● **Task prompt**: Before you reproduce the entries that follow, strip out any image they contain and keep the rest exact.
**********
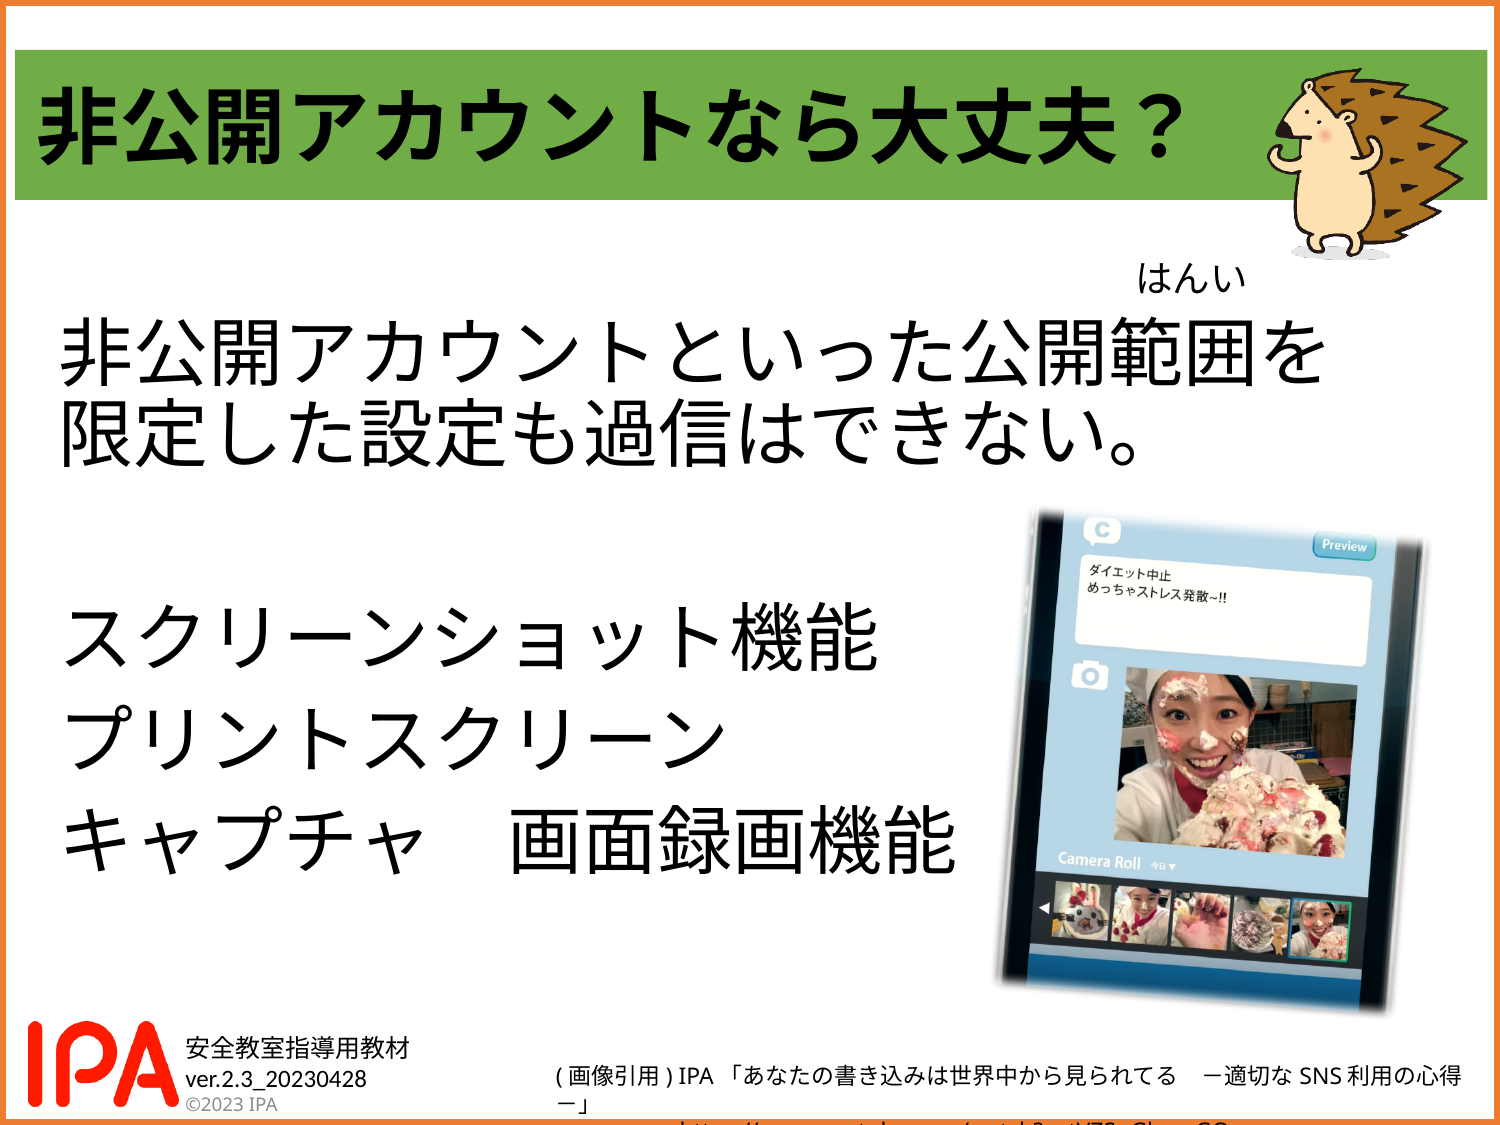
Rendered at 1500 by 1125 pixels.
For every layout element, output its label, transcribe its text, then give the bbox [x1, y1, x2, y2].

text_box (画像引用) IPA「あなたの書き込みは世界中から見られてる －適切なSNS利用の心得－」 https://www.youtube.com/watch?v=tVZSuGkmnGQ [541, 1054, 1500, 1125]
list 非公開アカウントといった公開範囲を限定した設定も過信はできない。 スクリーンショット機能 プリントスクリーン キャプチャ 画面録画機能 [43, 308, 1390, 1023]
picture [1005, 517, 1416, 1007]
picture [1267, 68, 1468, 260]
text_box はんい [1120, 247, 1329, 308]
title 非公開アカウントなら大丈夫？ [21, 56, 1347, 205]
picture [28, 1021, 179, 1107]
**********
● **Task response**:
Rendered at 1500 by 1125 pixels.
For every layout element, output its label, transcribe its text, then give the bbox [x1, y1, x2, y2].

text_box (画像引用) IPA「あなたの書き込みは世界中から見られてる －適切なSNS利用の心得－」 https://www.youtube.com/watch?v=tVZSuGkmnGQ [541, 1054, 1500, 1125]
list 非公開アカウントといった公開範囲を限定した設定も過信はできない。 スクリーンショット機能 プリントスクリーン キャプチャ 画面録画機能 [43, 308, 1390, 1023]
picture [1005, 517, 1416, 1007]
picture [1267, 68, 1468, 260]
text_box はんい [1120, 247, 1329, 308]
title 非公開アカウントなら大丈夫？ [21, 56, 1347, 205]
picture [28, 1021, 179, 1107]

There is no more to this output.